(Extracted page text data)
....
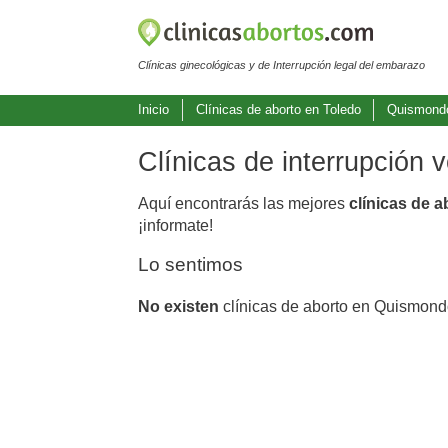
Clínicas ginecológicas y de Interrupción legal del embarazo
Inicio
Clínicas de aborto en Toledo
Quismond
Clínicas de interrupción
Aquí encontrarás las mejores
clínicas de 
¡informate!
Lo sentimos
No existen
clínicas de aborto en Quismond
....
Task directions —
Reply with one number, the count of lines in the records that include the word "Quismond".

Response for this exercise —
2